Michal Schwartz : Comme toujours, et surtout depuis 1993 et les accords de paix. La colonisation continue, mais s’y attaquer avec les mots d’ordre habituels n’aboutit à rien, ils ne correspondent plus à la réalité de terrain. Il faut construire un nouveau mouvement, de nouvelles perspectives pour attaquer la colonisation.

— La réalité du terrain dans les territoires occupés est, de fait, un nettoyage ethnique de basse intensité.

Michal Schwartz : Il a commencé depuis le début de l’occupation en 1967, à Jérusalem, à Hébron, mais lentement. Cela arrange Israël. Pendant la guerre au Liban, en 1982, il y a eu des théories disant que si Israël se débarrassait des réfugié-e-s, le problème serait réglé en Cisjordanie. Aujourd’hui, Israël ne peut pas envisager le déplacement de la population palestinienne, même en rêve. C’est impossible : le monde regarde. Chasser la population palestinienne de la Cisjordanie et judaïser le territoire ne marcherait pas. Israël est dans un cul-de-sac parce que l’option de la guerre, de l’occupation et de la colonisation a atteint ses limites, de même que l’option israélienne pour la paix. La guerre et la paix, comme le gouvernement israélien les voit actuellement, sont des voies fermées. Kadima [12] et ce consensus israélien font seulement gagner du temps. Israël est très fort, mais très faible d’un autre point de vue. Démographiquement, la population devient minoritaire. La population palestinienne est démographiquement plus nombreuse, mais pauvre et manque de perspectives politiques et d’espoir. De quelque côté que l’on regarde, de quelque manière que l’on entre dans le jeu politique, cela participe du blocage.

— Et la possibilité du transfert de la population palestinienne en
Jordanie ?

Michal Schwartz : C’était possible en 1948, mais impossible aujourd’hui. Israël doit défendre son image de démocratie. Sa réputation est en jeu. C’est pourquoi les accords d’Oslo ont été favorablement acceptés.

— Si un transfert de masse est impossible, les conditions de vie sont très difficiles et poussent les Palestinien-ne-s à quitter la Palestine.

Michal Schwartz : Mais partir où ? En Égypte ? En Jordanie ? La situation n’est pas meilleure dans ces pays, sinon parfois pire.

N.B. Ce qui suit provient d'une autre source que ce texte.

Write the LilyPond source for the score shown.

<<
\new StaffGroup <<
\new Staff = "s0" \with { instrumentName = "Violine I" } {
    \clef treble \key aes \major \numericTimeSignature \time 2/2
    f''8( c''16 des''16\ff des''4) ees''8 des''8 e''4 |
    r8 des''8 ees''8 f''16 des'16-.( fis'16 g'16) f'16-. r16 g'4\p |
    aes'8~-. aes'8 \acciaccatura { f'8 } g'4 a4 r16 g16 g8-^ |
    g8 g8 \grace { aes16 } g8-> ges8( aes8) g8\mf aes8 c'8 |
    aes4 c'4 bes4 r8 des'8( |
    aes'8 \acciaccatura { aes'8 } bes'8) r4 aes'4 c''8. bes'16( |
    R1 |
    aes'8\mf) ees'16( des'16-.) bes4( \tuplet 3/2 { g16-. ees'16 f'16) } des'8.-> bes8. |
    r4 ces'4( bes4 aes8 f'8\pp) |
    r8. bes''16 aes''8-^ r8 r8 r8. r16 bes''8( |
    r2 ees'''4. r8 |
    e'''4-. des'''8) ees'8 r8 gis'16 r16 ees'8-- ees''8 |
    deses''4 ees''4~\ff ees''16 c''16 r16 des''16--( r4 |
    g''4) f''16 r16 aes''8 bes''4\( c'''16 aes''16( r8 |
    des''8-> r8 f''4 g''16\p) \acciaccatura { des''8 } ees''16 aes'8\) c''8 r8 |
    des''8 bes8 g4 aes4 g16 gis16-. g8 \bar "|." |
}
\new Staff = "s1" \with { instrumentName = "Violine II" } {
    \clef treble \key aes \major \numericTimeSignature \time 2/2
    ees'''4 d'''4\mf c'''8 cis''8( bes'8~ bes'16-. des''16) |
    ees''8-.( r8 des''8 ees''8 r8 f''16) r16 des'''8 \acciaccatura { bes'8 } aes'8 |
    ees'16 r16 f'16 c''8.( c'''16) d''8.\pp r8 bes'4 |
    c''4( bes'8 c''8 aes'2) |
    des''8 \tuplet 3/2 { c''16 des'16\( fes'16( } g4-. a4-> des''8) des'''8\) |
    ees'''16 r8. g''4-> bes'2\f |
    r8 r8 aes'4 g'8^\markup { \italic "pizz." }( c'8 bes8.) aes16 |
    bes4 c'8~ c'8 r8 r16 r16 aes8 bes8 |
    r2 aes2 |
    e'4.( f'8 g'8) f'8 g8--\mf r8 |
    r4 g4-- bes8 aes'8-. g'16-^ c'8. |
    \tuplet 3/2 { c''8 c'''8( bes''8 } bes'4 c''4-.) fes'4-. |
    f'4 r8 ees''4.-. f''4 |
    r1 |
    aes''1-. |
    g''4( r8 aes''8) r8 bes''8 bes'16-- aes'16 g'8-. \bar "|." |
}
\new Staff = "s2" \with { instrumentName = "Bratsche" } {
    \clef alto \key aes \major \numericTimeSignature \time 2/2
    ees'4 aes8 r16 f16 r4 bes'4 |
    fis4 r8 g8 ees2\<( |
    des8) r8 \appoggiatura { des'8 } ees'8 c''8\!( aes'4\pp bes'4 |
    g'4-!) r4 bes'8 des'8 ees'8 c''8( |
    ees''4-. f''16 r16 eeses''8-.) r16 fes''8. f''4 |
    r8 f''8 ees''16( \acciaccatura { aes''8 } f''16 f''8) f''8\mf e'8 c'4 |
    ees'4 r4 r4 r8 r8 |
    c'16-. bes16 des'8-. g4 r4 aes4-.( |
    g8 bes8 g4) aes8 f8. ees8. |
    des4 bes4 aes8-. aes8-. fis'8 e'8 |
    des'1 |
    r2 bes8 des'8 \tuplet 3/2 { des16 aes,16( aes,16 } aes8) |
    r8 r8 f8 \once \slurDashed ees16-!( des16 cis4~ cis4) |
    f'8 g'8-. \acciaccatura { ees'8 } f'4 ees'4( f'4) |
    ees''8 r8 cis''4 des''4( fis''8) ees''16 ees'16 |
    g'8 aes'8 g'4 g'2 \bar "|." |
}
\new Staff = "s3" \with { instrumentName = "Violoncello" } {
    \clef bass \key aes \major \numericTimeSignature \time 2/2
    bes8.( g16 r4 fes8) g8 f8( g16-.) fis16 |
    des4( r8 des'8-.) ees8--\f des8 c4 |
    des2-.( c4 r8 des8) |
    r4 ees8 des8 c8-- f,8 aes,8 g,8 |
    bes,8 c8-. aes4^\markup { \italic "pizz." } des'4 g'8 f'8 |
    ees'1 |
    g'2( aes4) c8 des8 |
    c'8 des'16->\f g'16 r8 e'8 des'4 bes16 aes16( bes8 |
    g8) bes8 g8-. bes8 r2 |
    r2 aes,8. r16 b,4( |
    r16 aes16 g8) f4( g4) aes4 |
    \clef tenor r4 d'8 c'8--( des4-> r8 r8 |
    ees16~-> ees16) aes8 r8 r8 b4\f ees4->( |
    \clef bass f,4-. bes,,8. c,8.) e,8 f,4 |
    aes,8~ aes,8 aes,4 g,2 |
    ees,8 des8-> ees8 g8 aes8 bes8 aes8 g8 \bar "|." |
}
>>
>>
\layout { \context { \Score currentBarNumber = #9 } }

Même dans les camps de réfugié-e-s en Cisjordanie, la situation n’est quelquefois pas plus mauvaise qu’en Égypte ou dans les pays alentour. Les Palestinien-ne-s n’ont nulle part où aller, alors ils restent ici. Et Israël peut tout tenter pour les faire partir, cela ne marchera pas. S’il y avait une clé à cette situation, Israël ne serait pas coincé. Sans réel changement, il n’y a pas de solution à cette situation.

— Le gouvernement des Etats-Unis a récemment déclaré avoir un plan pour redessiner la carte du Moyen-Orient ?

Michal Schwartz : Une des principales raisons de la crise politique israélienne, et palestinienne, est la politique étatsunienne menée dans cette région : un grand échec en Irak. Quand la guerre contre l’Irak a commencé, les idées les plus fantaisistes ont été publiées dans les journaux, comme : « Quand les États-uniens auront gagné en Irak, nous serons en paix avec ce pays. Tous les espoirs seront permis en redessinant la carte de Moyen-Orient. Il y aura un État chrétien au Liban, nous serons débarrassés du Hezbollah, etc. Bref ce sera un nouveau Moyen-Orient ». Le résultat est en fait un marasme de la politique étasunienne. Les Etats-Unis sont dans une impasse. C’est pourquoi je ne crois pas que nous puissions changer les choses seulement d’ici, il faut aussi que cela vienne de l’Europe, des Etats-Unis, d’un mouvement de base international. L’Europe a aussi ses problèmes avec les mouvements de droite et l’immigration.

Le problème est international, bien qu’au Moyen-Orient tout paraisse plus crucial et dans un perpétuel état d’urgence. Si les gouvernements étaient différents dans les autres pays occidentaux, si le mouvement ouvrier était puissant, le règlement de la question palestinienne serait probable. Paradoxalement, avant les accords d’Oslo, la paix semblait régner dans le monde, hormis pour le seul point de tension du Moyen-Orient avec le problème palestinien. Ensuite, avec la globalisation et toutes ces guerres en Irak, en ex-Yougoslavie, le monde entier est devenu un problème. Le problème est en fait global.